D’Artagnan frémit de colère, et Porthos et Aramis qui entendaient ce dialogue, frémirent aussi, mais d’inquiétude et de crainte.

D’Artagnan, mâchant sa moustache avec cette vivacité qui décelait en lui l’état d’une exaspération la plus voisine d’un éclat terrible, se rapprocha de l’officier.

— Monsieur, dit-il d’une voix plus basse et d’autant plus accentuée, qu’elle affectait un calme profond et se gonflait de tempête, Monsieur, quand j’ai envoyé un canot ici, vous avez voulu savoir ce que j’écrivais aux défenseurs de Belle-Isle. Vous m’avez montré un ordre ; à l’instant même, à mon tour, je vous ai montré le billet que j’écrivais. Quand le patron de la barque envoyée par moi fut de retour, quand j’ai reçu la réponse de ces deux messieurs (et il désignait de la main à l’officier Aramis et Porthos), vous avez entendu jusqu’au bout le discours du messager. Tout cela était bien dans vos ordres ; tout cela est bien suivi, bien exécuté, bien ponctuel, n’est-ce pas ?

— Oui, Monsieur, balbutia l’officier ; oui, sans doute, Monsieur… mais…

— Monsieur, continua d’Artagnan en s’échauffant, Monsieur, quand j’ai manifesté l’intention de quitter mon bord pour passer à Belle-Isle, vous avez exigé de m’accompagner ; je n’ai point hésité : je vous ai emmené. Vous êtes bien à Belle-Isle, n’est-ce pas ?

— Oui, Monsieur ; mais…

— Mais… il ne s’agit plus de M. Colbert, qui vous a fait tenir cet ordre, ou de qui que ce soit au monde, dont vous suivez les instructions : il s’agit ici d’un homme qui gêne M. d’Artagnan, et qui se trouve avec M. d’Artagnan seul, sur les marches d’un escalier, que baignent trente pieds d’eau salée ; mauvaise position pour cet homme, mauvaise position, Monsieur ! je vous en avertis.

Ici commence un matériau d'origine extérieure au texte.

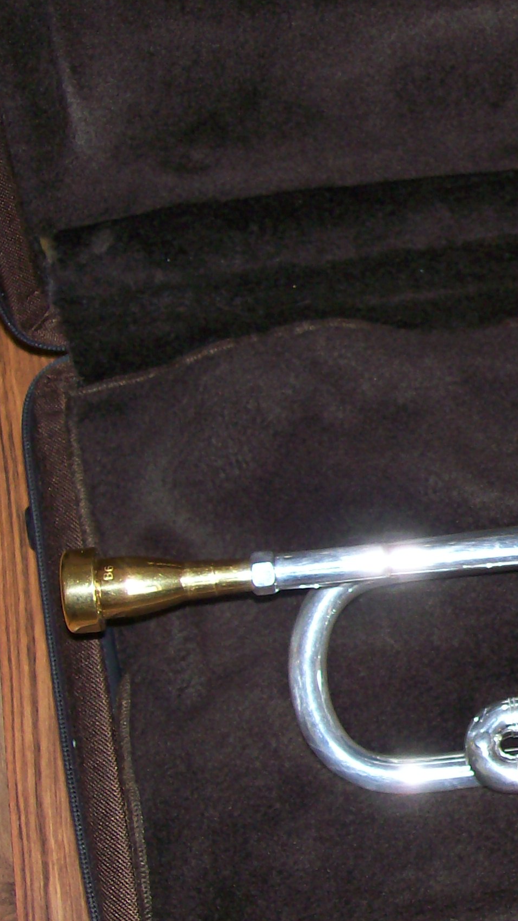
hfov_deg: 12.7
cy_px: 469
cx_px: 835
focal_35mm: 89
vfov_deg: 23.9
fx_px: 2173
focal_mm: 7.6
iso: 80
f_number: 3
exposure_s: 1/73.1
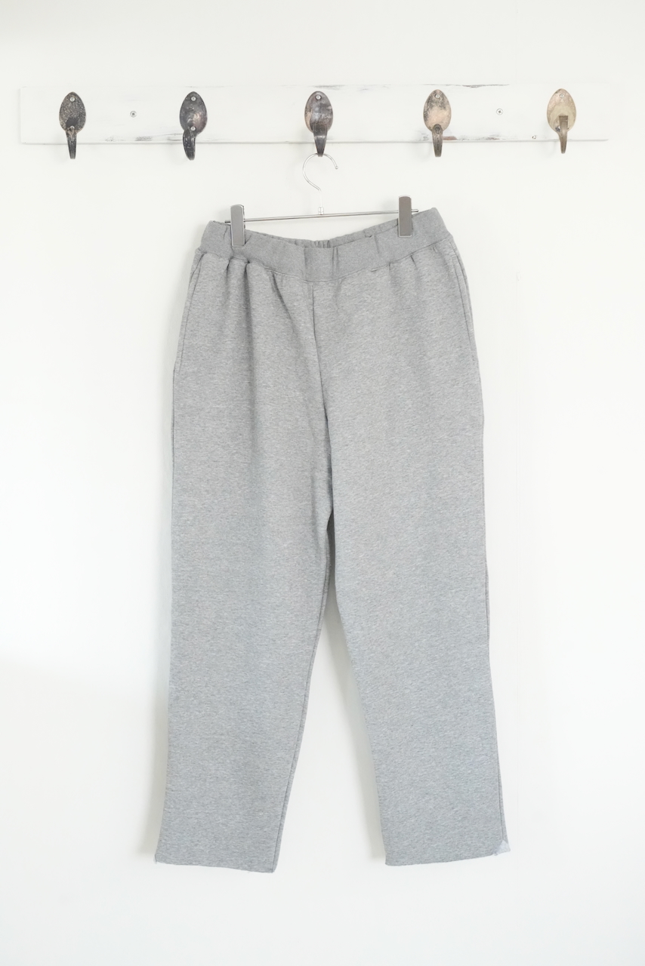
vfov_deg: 31.0
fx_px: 1746
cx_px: 322
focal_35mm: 65
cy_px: 483
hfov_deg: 20.9
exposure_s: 1/500
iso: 16000
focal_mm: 65
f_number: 6.3
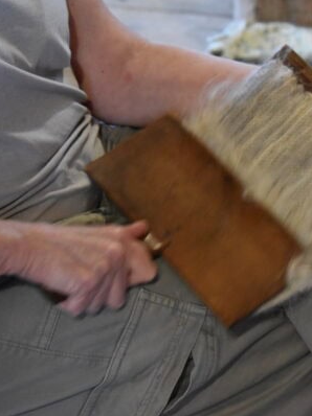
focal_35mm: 120
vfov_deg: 16.5
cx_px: 275
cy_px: 208
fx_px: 1440
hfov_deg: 12.3
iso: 6400
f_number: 5.6
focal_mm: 55
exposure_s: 1/60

— Mais, Monsieur, si je vous gêne, dit timidement et presque craintivement l’officier, c’est mon service qui…

— Monsieur vous avez eu le malheur, vous ou ceux qui vous envoient, de me faire une insulte. Elle est faite. Je ne peux m’en prendre à ceux qui vous cautionnent ; ils me sont inconnus, ou sont trop loin. Mais vous vous trouvez sous ma main, et je jure Dieu que, si vous faites un pas derrière moi, quand je vais lever le pied pour monter auprès de ces messieurs… je jure mon nom, que je vous fends la tête d’un coup d’épée, et que je vous jette à l’eau. Oh ! il arrivera ce qu’il arrivera. Je ne me suis jamais mis que six fois en colère dans ma vie, Monsieur, et les cinq fois qui ont précédé celle-ci, j’ai tué mon homme.

L’officier ne bougea pas ; il pâlit sous cette terrible menace, et répondit avec simplicité :

— Monsieur, vous avez tort d’aller contre ma consigne.